**WHAT TO DO:** Each entry needs to be retyped exactly.

**DATASET:**
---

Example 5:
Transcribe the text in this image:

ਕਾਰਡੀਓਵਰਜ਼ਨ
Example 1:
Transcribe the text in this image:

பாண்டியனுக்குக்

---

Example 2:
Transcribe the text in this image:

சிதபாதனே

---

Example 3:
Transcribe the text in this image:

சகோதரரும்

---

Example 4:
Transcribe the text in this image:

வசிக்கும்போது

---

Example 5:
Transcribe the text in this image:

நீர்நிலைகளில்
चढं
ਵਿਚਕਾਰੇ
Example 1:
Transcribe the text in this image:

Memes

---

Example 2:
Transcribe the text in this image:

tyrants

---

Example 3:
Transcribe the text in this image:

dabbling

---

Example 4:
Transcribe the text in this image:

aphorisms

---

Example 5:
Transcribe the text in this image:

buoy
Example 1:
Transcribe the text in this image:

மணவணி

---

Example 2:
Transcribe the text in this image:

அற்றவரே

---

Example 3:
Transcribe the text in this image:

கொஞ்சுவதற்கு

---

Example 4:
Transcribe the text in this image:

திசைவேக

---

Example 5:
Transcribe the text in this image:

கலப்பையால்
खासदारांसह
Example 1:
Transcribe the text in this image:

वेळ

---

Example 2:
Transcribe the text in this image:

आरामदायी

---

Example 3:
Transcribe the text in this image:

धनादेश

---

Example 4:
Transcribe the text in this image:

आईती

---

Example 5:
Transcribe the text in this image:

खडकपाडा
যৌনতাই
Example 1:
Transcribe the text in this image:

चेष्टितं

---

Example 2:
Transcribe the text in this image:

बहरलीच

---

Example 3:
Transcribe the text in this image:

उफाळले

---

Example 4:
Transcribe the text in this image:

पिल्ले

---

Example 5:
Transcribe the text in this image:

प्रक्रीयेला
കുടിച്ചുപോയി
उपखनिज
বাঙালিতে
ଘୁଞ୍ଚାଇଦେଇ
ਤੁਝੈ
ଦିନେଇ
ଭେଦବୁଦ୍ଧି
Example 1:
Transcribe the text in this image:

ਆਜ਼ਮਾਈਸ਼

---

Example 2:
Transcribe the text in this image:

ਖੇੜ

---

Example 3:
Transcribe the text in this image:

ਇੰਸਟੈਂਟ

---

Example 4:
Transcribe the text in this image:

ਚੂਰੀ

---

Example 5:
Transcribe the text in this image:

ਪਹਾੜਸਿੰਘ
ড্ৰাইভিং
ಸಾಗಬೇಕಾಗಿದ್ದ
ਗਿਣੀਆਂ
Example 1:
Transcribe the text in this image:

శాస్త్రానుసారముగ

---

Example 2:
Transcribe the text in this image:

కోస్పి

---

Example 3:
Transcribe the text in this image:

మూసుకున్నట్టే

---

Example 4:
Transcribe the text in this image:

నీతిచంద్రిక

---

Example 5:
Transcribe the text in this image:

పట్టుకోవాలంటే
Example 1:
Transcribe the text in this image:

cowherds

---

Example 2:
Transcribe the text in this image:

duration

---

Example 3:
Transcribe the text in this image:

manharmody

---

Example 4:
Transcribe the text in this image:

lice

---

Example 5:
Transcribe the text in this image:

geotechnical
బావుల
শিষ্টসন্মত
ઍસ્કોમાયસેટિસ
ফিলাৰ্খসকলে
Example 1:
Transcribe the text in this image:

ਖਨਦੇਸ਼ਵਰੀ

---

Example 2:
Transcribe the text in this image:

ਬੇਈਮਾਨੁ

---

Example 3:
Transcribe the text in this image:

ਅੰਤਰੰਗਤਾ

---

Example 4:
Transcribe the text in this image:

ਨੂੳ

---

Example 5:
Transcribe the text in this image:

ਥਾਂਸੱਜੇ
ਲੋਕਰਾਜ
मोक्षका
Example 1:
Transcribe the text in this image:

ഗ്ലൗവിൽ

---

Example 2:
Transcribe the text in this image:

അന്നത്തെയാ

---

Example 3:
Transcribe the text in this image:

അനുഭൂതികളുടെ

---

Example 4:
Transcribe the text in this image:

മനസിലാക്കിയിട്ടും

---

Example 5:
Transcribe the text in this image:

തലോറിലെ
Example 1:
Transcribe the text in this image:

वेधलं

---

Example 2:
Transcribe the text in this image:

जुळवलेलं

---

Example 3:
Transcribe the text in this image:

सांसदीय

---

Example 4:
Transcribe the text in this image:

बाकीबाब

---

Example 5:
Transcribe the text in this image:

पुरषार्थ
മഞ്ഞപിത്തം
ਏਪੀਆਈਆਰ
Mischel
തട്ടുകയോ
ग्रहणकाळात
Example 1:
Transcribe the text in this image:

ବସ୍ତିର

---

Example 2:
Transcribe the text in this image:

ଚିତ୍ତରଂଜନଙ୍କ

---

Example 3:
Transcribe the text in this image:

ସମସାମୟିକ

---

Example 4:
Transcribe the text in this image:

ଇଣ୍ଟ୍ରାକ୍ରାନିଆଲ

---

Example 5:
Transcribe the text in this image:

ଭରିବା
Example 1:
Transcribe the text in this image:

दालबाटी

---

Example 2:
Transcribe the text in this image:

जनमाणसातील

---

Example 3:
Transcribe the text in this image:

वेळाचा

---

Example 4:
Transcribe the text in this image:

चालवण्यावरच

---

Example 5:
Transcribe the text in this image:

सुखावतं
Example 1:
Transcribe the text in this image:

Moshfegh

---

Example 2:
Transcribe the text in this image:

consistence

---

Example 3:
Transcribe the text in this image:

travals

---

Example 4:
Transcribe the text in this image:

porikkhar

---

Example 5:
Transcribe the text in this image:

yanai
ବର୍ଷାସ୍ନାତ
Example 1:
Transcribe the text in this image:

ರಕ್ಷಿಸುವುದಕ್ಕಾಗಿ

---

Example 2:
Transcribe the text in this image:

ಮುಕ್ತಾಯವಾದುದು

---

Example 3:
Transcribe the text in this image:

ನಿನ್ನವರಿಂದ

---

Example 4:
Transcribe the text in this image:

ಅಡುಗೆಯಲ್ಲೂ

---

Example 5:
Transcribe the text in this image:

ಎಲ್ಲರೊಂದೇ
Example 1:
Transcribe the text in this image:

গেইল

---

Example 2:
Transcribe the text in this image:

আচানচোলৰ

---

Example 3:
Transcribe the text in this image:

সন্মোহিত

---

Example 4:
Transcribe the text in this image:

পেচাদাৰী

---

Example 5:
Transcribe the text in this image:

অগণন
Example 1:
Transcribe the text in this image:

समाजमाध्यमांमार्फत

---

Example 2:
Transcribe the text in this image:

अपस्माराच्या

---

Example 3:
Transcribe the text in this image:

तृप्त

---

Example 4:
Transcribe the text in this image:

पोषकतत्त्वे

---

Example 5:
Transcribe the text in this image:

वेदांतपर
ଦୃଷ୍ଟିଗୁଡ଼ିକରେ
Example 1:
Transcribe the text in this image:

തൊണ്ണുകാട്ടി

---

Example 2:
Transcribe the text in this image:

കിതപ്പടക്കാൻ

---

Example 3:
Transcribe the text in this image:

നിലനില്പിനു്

**RESULT BELOW:**
---

Example 5:
Transcribe the text in this image:

ਕਾਰਡੀਓਵਰਜ਼ਨ
Example 1:
Transcribe the text in this image:

பாண்டியனுக்குக்

---

Example 2:
Transcribe the text in this image:

சிதபாதனே

---

Example 3:
Transcribe the text in this image:

சகோதரரும்

---

Example 4:
Transcribe the text in this image:

வசிக்கும்போது

---

Example 5:
Transcribe the text in this image:

நீர்நிலைகளில்
चढं
ਵਿਚਕਾਰੇ
Example 1:
Transcribe the text in this image:

Memes

---

Example 2:
Transcribe the text in this image:

tyrants

---

Example 3:
Transcribe the text in this image:

dabbling

---

Example 4:
Transcribe the text in this image:

aphorisms

---

Example 5:
Transcribe the text in this image:

buoy
Example 1:
Transcribe the text in this image:

மணவணி

---

Example 2:
Transcribe the text in this image:

அற்றவரே

---

Example 3:
Transcribe the text in this image:

கொஞ்சுவதற்கு

---

Example 4:
Transcribe the text in this image:

திசைவேக

---

Example 5:
Transcribe the text in this image:

கலப்பையால்
खासदारांसह
Example 1:
Transcribe the text in this image:

वेळ

---

Example 2:
Transcribe the text in this image:

आरामदायी

---

Example 3:
Transcribe the text in this image:

धनादेश

---

Example 4:
Transcribe the text in this image:

आईती

---

Example 5:
Transcribe the text in this image:

खडकपाडा
যৌনতাই
Example 1:
Transcribe the text in this image:

चेष्टितं

---

Example 2:
Transcribe the text in this image:

बहरलीच

---

Example 3:
Transcribe the text in this image:

उफाळले

---

Example 4:
Transcribe the text in this image:

पिल्ले

---

Example 5:
Transcribe the text in this image:

प्रक्रीयेला
കുടിച്ചുപോയി
उपखनिज
বাঙালিতে
ଘୁଞ୍ଚାଇଦେଇ
ਤੁਝੈ
ଦିନେଇ
ଭେଦବୁଦ୍ଧି
Example 1:
Transcribe the text in this image:

ਆਜ਼ਮਾਈਸ਼

---

Example 2:
Transcribe the text in this image:

ਖੇੜ

---

Example 3:
Transcribe the text in this image:

ਇੰਸਟੈਂਟ

---

Example 4:
Transcribe the text in this image:

ਚੂਰੀ

---

Example 5:
Transcribe the text in this image:

ਪਹਾੜਸਿੰਘ
ড্ৰাইভিং
ಸಾಗಬೇಕಾಗಿದ್ದ
ਗਿਣੀਆਂ
Example 1:
Transcribe the text in this image:

శాస్త్రానుసారముగ

---

Example 2:
Transcribe the text in this image:

కోస్పి

---

Example 3:
Transcribe the text in this image:

మూసుకున్నట్టే

---

Example 4:
Transcribe the text in this image:

నీతిచంద్రిక

---

Example 5:
Transcribe the text in this image:

పట్టుకోవాలంటే
Example 1:
Transcribe the text in this image:

cowherds

---

Example 2:
Transcribe the text in this image:

duration

---

Example 3:
Transcribe the text in this image:

manharmody

---

Example 4:
Transcribe the text in this image:

lice

---

Example 5:
Transcribe the text in this image:

geotechnical
బావుల
শিষ্টসন্মত
ઍસ્કોમાયસેટિસ
ফিলাৰ্খসকলে
Example 1:
Transcribe the text in this image:

ਖਨਦੇਸ਼ਵਰੀ

---

Example 2:
Transcribe the text in this image:

ਬੇਈਮਾਨੁ

---

Example 3:
Transcribe the text in this image:

ਅੰਤਰੰਗਤਾ

---

Example 4:
Transcribe the text in this image:

ਨੂੳ

---

Example 5:
Transcribe the text in this image:

ਥਾਂਸੱਜੇ
ਲੋਕਰਾਜ
मोक्षका
Example 1:
Transcribe the text in this image:

ഗ്ലൗവിൽ

---

Example 2:
Transcribe the text in this image:

അന്നത്തെയാ

---

Example 3:
Transcribe the text in this image:

അനുഭൂതികളുടെ

---

Example 4:
Transcribe the text in this image:

മനസിലാക്കിയിട്ടും

---

Example 5:
Transcribe the text in this image:

തലോറിലെ
Example 1:
Transcribe the text in this image:

वेधलं

---

Example 2:
Transcribe the text in this image:

जुळवलेलं

---

Example 3:
Transcribe the text in this image:

सांसदीय

---

Example 4:
Transcribe the text in this image:

बाकीबाब

---

Example 5:
Transcribe the text in this image:

पुरषार्थ
മഞ്ഞപിത്തം
ਏਪੀਆਈਆਰ
Mischel
തട്ടുകയോ
ग्रहणकाळात
Example 1:
Transcribe the text in this image:

ବସ୍ତିର

---

Example 2:
Transcribe the text in this image:

ଚିତ୍ତରଂଜନଙ୍କ

---

Example 3:
Transcribe the text in this image:

ସମସାମୟିକ

---

Example 4:
Transcribe the text in this image:

ଇଣ୍ଟ୍ରାକ୍ରାନିଆଲ

---

Example 5:
Transcribe the text in this image:

ଭରିବା
Example 1:
Transcribe the text in this image:

दालबाटी

---

Example 2:
Transcribe the text in this image:

जनमाणसातील

---

Example 3:
Transcribe the text in this image:

वेळाचा

---

Example 4:
Transcribe the text in this image:

चालवण्यावरच

---

Example 5:
Transcribe the text in this image:

सुखावतं
Example 1:
Transcribe the text in this image:

Moshfegh

---

Example 2:
Transcribe the text in this image:

consistence

---

Example 3:
Transcribe the text in this image:

travals

---

Example 4:
Transcribe the text in this image:

porikkhar

---

Example 5:
Transcribe the text in this image:

yanai
ବର୍ଷାସ୍ନାତ
Example 1:
Transcribe the text in this image:

ರಕ್ಷಿಸುವುದಕ್ಕಾಗಿ

---

Example 2:
Transcribe the text in this image:

ಮುಕ್ತಾಯವಾದುದು

---

Example 3:
Transcribe the text in this image:

ನಿನ್ನವರಿಂದ

---

Example 4:
Transcribe the text in this image:

ಅಡುಗೆಯಲ್ಲೂ

---

Example 5:
Transcribe the text in this image:

ಎಲ್ಲರೊಂದೇ
Example 1:
Transcribe the text in this image:

গেইল

---

Example 2:
Transcribe the text in this image:

আচানচোলৰ

---

Example 3:
Transcribe the text in this image:

সন্মোহিত

---

Example 4:
Transcribe the text in this image:

পেচাদাৰী

---

Example 5:
Transcribe the text in this image:

অগণন
Example 1:
Transcribe the text in this image:

समाजमाध्यमांमार्फत

---

Example 2:
Transcribe the text in this image:

अपस्माराच्या

---

Example 3:
Transcribe the text in this image:

तृप्त

---

Example 4:
Transcribe the text in this image:

पोषकतत्त्वे

---

Example 5:
Transcribe the text in this image:

वेदांतपर
ଦୃଷ୍ଟିଗୁଡ଼ିକରେ
Example 1:
Transcribe the text in this image:

തൊണ്ണുകാട്ടി

---

Example 2:
Transcribe the text in this image:

കിതപ്പടക്കാൻ

---

Example 3:
Transcribe the text in this image:

നിലനില്പിനു്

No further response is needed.